The Foreign Exchange Management (Mode of Payment and Reporting of Non-Debt Instruments) Regulations, 2019 and the Foreign Exchange Management (Foreign currency accounts by a person resident in India) Regulations, 2015 have been amended by the RBI to include provisions for payment, foreign currency account outside India, and remittance for equity shares of Indian companies listed on international exchanges in Gujarat International Finance Tec-City - International Financial Services Centre (GIFT- IFSC) in India.

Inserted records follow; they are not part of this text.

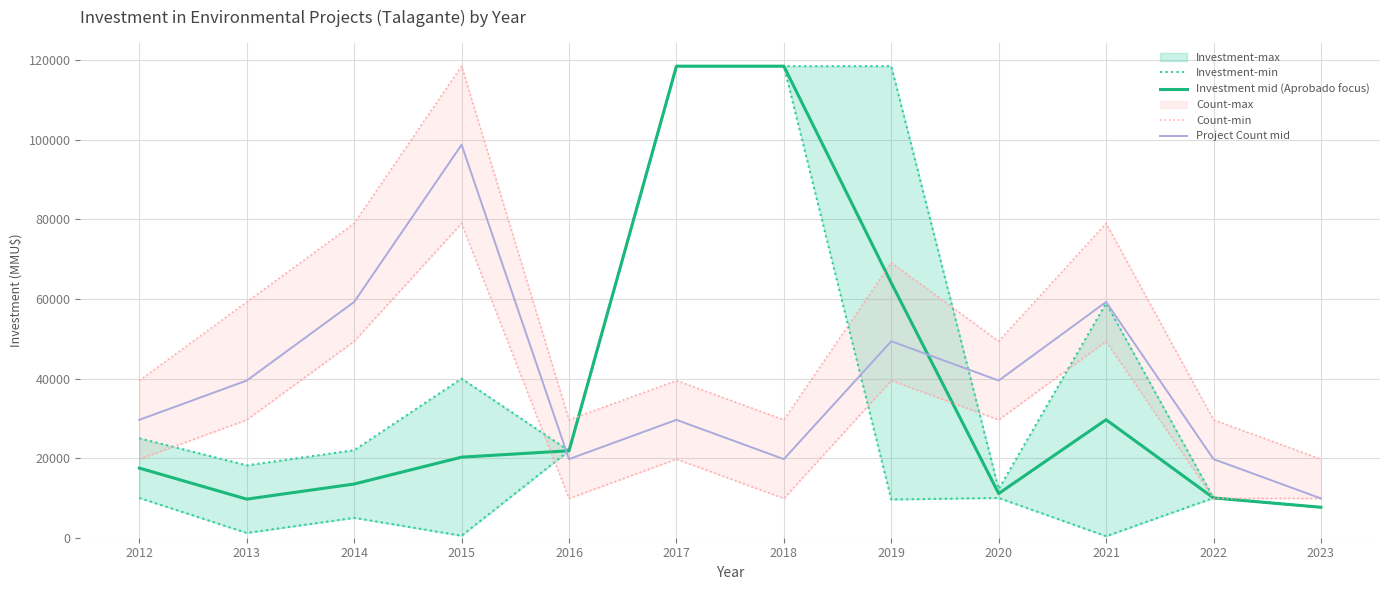

How many interior local peaks does the Investment-min series have?

2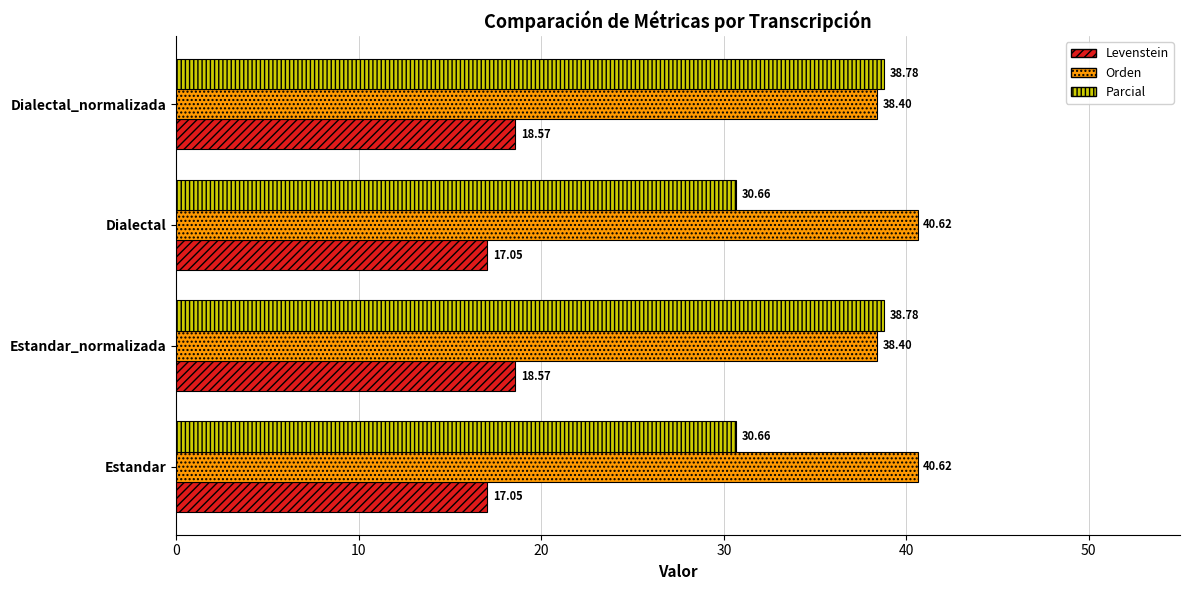

What is the difference between the maximum and minimum values in the Levenstein series?

1.5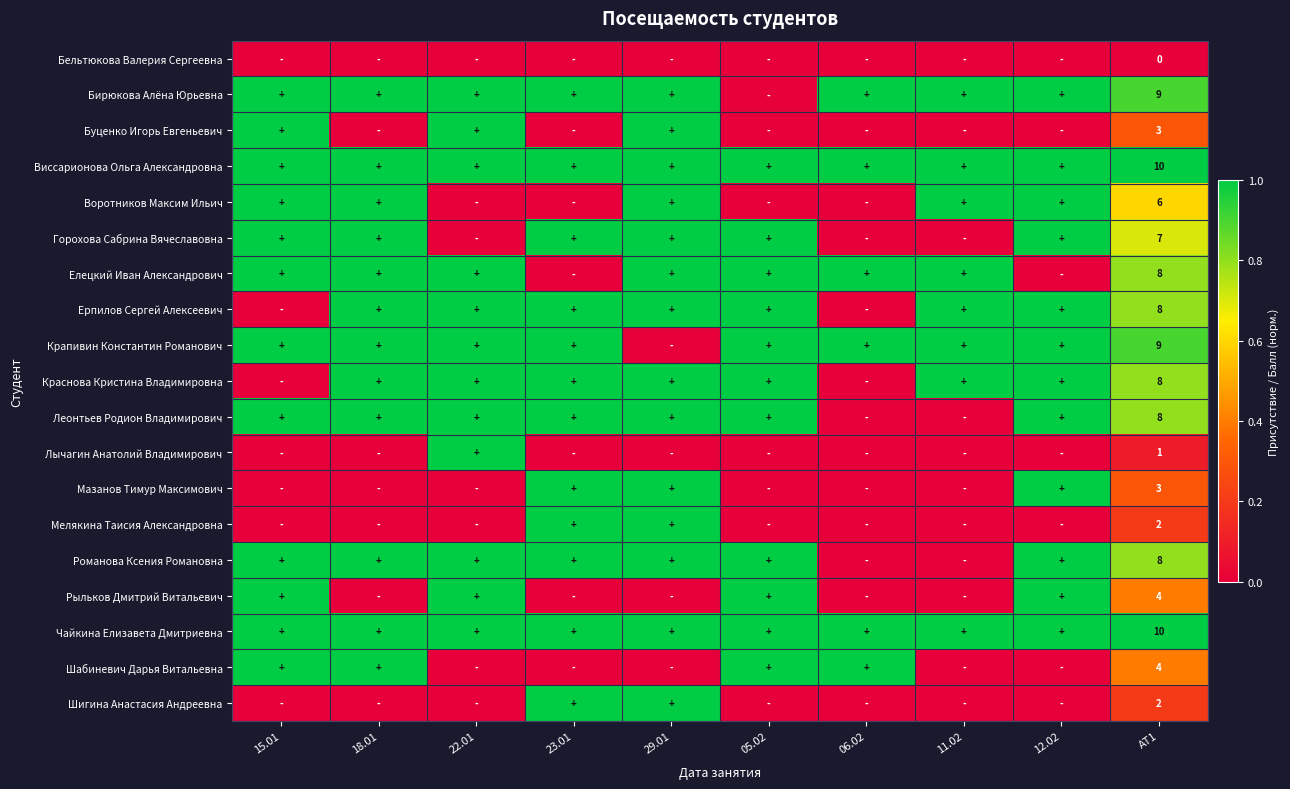

How many data points does each series have?

10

The key points are outlined below:
- Mode of Payment: Consideration towards the purchase/subscription of equity shares of an Indian company listed on an international exchange is required to be paid either through inward remittances from abroad in the Indian bank account or deposited in the foreign currency bank account outside India (maintained in accordance with foreign currency accounts regulations issued by RBI) of the Indian company.
- Remittance of sale proceeds: The net proceeds (after tax deductions) from the sale of equity shares can be remitted overseas or credited to a bank account of the permissible holder.
- Reporting of foreign portfolio investment (FPI): The investee Indian company (i.e., whose shares are listed on an international exchange) is required to report the FPI to the RBI through their concerned authorized dealer (AD) Bank in Form LEC (FII) in the case of the purchase/subscription of equity shares by a permissible holder (other than transfers between permissible holders on international exchanges).
- Foreign currency bank account outside India: Funds raised (pending their utilization or repatriation to India) through the direct listing of equity shares of companies incorporated in India on International Exchanges can also be held in foreign currency accounts maintained with a bank outside India.
The above changes have been made effective from the date of notification in the official gazette i.e., 19 April 2024.